I am eager to do something with Node and fab. I think there’s great potential for asynchronous task handling with these tools. Again, I suspect this could be part of a Data Science analysis platform. Or it could support an asynchronous app within a multiple-application web service. When Node interfaces with web workers, an exciting proposed feature of HTML 5, it could become a compelling platform for in-browser distributed functionality. All without threading.
I am also interested in building my own JS client-side framework, cherry-picking my favorite stuff from the dominant and emerging platforms. There is a school of thought that holds you should roll your own tools like this so that you’ll understand exactly what’s going on. This would also be a great excuse to take a close look at frameworks from jQuery—which I use daily—to Sencha—the recently energized combination of ExtJS and touch-oriented JS—to new things like the Reactive Extensions and raganwald’s combinators plugin.
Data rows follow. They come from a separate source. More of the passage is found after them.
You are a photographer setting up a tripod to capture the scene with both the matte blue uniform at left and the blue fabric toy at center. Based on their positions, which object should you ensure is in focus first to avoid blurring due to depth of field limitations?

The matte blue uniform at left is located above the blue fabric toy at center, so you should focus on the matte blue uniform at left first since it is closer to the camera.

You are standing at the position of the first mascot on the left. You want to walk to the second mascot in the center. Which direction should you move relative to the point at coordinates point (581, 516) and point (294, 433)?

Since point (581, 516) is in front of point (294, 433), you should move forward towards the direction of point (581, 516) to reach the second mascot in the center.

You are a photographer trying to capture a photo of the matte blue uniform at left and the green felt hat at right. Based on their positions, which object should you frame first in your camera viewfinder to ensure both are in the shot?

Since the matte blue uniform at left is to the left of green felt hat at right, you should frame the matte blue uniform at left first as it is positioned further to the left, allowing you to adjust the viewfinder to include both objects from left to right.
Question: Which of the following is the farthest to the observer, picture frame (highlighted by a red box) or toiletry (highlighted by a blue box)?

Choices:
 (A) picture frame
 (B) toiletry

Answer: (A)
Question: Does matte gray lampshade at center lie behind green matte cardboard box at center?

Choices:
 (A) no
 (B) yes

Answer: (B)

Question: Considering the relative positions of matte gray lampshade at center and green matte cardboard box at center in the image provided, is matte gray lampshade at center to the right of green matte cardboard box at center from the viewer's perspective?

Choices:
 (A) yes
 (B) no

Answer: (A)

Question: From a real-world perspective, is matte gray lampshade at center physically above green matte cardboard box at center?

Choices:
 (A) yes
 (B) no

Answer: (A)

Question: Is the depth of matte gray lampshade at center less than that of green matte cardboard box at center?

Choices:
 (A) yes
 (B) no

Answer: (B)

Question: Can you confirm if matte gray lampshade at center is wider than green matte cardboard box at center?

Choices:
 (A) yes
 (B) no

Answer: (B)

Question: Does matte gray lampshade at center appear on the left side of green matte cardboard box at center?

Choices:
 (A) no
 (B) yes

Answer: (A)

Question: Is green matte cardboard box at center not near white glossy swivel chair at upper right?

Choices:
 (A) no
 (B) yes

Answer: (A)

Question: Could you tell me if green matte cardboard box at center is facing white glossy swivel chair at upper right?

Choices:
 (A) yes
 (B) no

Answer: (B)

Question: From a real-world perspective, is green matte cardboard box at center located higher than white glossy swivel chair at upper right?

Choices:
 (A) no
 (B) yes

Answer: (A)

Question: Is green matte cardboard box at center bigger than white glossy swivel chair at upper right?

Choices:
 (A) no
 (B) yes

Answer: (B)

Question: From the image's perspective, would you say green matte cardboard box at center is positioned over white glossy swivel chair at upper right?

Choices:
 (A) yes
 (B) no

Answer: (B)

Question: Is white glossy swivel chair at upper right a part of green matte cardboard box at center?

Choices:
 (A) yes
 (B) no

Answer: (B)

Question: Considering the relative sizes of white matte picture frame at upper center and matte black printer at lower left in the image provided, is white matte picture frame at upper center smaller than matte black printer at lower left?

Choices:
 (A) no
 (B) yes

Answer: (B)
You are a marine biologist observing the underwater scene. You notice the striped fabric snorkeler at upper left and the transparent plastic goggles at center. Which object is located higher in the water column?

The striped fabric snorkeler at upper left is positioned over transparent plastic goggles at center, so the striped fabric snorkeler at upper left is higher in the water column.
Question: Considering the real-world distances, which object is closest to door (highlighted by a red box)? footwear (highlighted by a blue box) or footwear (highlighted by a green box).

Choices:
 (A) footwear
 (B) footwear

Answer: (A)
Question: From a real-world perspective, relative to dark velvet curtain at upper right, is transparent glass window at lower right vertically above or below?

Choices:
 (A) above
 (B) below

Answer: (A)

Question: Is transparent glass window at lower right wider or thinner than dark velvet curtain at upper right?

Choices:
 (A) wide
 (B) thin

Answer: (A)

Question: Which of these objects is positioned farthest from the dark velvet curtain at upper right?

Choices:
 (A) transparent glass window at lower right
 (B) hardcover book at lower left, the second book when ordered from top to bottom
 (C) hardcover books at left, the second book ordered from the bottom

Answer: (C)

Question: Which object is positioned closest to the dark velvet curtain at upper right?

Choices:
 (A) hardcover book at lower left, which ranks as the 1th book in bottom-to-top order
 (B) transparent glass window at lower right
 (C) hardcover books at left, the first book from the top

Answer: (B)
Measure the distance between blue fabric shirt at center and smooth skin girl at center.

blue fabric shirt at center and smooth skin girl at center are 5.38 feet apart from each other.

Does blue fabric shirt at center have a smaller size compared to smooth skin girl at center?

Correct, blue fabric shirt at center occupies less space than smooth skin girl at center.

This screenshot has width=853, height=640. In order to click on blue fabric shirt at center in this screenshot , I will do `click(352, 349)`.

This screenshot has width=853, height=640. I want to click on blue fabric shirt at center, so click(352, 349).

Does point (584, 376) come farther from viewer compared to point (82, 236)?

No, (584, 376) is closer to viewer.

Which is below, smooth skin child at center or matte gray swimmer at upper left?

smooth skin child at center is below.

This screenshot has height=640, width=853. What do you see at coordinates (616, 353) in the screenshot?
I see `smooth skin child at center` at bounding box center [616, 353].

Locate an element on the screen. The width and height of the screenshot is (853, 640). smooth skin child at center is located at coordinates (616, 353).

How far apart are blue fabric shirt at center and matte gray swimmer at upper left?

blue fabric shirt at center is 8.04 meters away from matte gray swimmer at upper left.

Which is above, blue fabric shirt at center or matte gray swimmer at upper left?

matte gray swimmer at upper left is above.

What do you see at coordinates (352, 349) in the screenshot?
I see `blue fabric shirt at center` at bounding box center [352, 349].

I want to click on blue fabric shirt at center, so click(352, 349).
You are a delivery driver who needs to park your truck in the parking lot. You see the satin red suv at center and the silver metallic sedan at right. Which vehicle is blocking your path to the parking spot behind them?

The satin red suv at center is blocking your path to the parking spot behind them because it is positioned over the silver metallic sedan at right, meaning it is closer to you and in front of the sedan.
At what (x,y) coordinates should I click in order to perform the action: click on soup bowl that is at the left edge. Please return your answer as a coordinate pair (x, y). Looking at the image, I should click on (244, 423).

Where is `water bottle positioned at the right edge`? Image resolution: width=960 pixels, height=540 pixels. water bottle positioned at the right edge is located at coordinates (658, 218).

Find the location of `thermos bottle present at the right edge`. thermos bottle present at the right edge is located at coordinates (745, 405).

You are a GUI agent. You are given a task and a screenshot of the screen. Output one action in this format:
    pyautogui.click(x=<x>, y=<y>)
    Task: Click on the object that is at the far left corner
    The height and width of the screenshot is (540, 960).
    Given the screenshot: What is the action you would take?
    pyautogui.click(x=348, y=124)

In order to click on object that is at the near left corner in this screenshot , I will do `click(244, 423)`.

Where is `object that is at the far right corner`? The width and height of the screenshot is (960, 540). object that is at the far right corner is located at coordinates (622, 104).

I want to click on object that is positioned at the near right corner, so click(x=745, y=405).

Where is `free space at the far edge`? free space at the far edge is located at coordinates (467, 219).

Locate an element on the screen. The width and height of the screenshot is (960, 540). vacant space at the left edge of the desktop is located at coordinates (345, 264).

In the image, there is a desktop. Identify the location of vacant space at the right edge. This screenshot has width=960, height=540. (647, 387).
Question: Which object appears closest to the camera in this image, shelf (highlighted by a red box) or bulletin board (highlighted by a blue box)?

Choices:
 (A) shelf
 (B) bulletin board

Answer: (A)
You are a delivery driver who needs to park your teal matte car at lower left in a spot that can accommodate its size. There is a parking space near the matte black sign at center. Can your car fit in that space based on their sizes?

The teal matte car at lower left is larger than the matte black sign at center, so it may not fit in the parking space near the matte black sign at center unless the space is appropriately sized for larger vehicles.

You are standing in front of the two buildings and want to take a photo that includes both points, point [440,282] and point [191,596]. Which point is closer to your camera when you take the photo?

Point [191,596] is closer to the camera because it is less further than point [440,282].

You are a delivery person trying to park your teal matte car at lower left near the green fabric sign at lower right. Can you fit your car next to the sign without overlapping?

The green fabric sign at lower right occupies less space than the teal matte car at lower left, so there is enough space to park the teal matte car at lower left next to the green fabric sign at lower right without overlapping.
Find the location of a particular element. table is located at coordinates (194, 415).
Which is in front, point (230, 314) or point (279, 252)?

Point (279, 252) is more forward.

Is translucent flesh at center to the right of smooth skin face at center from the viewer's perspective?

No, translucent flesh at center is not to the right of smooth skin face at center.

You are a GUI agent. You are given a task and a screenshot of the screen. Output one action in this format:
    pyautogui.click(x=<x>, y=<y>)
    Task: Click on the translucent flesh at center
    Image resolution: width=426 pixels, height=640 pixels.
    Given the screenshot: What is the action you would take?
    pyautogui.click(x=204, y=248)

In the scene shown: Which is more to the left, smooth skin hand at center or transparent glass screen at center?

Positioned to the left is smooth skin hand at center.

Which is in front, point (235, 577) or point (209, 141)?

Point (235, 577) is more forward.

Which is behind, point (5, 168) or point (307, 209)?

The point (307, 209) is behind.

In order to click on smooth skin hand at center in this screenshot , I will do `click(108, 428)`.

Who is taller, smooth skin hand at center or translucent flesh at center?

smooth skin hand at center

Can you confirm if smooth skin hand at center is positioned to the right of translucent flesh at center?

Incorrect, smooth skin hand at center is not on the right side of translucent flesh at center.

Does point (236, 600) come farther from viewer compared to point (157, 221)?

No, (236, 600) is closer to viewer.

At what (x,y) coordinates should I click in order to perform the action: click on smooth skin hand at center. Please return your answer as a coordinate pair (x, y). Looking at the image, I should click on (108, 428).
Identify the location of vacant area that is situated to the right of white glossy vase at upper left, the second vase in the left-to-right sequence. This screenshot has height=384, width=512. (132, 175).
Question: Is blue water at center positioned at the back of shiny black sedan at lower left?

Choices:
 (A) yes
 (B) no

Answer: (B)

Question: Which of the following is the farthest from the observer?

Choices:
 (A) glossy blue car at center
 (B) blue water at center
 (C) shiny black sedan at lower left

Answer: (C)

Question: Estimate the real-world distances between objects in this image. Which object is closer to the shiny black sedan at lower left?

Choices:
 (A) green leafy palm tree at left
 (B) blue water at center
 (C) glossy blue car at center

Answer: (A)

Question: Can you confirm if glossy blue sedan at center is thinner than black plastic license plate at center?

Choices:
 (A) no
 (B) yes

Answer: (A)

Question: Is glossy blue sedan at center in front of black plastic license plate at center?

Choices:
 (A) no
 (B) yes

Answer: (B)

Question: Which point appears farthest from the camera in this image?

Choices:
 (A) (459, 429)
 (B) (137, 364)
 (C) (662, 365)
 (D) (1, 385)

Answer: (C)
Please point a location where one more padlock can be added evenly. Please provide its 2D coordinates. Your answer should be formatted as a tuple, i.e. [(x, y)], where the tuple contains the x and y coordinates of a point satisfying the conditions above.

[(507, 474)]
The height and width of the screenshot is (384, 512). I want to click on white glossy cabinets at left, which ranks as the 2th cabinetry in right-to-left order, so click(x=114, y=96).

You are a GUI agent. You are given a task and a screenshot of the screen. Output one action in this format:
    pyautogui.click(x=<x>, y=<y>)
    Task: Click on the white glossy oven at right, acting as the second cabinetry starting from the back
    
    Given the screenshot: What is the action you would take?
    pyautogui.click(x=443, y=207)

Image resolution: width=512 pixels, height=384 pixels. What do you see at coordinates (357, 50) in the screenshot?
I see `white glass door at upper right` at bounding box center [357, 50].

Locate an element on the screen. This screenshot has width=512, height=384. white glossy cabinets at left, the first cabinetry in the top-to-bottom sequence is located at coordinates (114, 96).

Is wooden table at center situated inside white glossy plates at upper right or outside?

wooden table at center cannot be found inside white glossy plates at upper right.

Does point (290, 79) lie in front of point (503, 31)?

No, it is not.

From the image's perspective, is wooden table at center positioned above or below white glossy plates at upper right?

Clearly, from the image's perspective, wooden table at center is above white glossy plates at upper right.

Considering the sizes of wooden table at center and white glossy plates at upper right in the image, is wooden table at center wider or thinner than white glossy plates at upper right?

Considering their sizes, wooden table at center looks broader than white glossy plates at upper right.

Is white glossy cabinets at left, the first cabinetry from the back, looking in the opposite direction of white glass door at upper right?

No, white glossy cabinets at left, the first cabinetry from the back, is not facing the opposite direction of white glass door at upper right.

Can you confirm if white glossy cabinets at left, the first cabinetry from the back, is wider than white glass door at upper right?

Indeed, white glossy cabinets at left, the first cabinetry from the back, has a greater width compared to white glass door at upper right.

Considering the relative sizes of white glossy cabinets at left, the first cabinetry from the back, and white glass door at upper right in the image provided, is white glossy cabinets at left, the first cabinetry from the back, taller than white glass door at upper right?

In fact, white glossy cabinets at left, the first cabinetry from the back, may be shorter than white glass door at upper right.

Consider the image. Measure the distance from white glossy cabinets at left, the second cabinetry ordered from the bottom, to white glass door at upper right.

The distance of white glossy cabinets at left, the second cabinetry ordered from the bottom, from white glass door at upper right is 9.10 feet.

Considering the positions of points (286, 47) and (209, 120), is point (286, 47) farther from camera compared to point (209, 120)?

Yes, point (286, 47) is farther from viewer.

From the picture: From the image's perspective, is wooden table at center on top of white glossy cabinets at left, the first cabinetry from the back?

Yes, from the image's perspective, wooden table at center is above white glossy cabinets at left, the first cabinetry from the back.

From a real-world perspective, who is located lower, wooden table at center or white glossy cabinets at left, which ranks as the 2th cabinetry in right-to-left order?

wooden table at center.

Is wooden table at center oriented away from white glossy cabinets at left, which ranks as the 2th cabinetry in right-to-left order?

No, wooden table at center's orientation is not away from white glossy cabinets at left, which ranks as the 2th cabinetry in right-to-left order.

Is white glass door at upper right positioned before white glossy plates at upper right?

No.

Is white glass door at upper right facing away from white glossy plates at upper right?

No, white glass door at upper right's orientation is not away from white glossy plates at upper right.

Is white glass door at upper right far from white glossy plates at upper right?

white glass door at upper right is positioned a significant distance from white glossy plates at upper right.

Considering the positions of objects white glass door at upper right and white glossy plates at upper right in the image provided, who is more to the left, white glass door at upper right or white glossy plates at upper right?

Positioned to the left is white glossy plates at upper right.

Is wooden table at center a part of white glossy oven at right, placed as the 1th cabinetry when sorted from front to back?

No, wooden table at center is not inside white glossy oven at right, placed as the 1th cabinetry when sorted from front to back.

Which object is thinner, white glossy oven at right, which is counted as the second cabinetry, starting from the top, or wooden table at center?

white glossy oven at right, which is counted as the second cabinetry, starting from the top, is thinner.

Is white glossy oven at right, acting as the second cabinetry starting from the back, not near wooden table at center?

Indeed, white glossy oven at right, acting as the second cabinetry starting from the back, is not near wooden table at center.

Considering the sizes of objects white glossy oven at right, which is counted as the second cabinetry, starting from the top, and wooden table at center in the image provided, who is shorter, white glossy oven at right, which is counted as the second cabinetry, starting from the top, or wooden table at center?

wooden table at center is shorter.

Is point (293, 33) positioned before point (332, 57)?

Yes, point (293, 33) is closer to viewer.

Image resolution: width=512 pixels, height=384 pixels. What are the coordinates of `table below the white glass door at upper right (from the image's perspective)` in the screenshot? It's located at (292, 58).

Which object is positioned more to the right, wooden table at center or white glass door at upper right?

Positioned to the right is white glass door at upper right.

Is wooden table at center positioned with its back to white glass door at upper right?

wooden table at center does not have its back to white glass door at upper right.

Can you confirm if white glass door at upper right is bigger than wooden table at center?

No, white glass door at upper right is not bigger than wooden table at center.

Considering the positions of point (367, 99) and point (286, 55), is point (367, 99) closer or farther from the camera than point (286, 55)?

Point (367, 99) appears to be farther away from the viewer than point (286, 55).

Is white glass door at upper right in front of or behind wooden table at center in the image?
Clojure is a high-performance language in two ways. Its Lisp syntax, dynamic typing, and macros increase your level of performance by setting the signal-to-noise ratio of your code asymptotically high. It runs on the JVM, using the inlining and profiling powers of VMs like HotSpot to make your code scream; Clojure also lets you use threads sanely and safely to hit multiple processors. Clojure stole the show at RailsConf this year. You can see and hear Bob Martin, at the end of his keynote, announcing its arrival as the Future of Computing in a concurrent world.
Here I go again with the Data Science. I think Clojure is a natural choice for data analysis. At the very least, we need an implementation of algorithms like those demonstrated in Programming Collective Intelligence and Algorithms for the Intelligent Web. We have a beautiful statistics and visualization library in Incanter, and I think an applied set of analysis tools could be neatly built on top of it.
I’m also trying to help out with Michael Fogus’s trammel project, an implementation of design by contract programming a la Bertrand Meyer in Clojure. This project has already taken me close to the heart of Clojure’s lambda implementation.
I notice that little of this sounds like classic web programming. I’m more interested in problems like performance, scaling, data modeling, and data analysis than in UI programming or ORMs. I still like that stuff, actually, but I seem more intrigued by less visible challenges. I hope I can get far enough into some of these projects to clarify my interests further.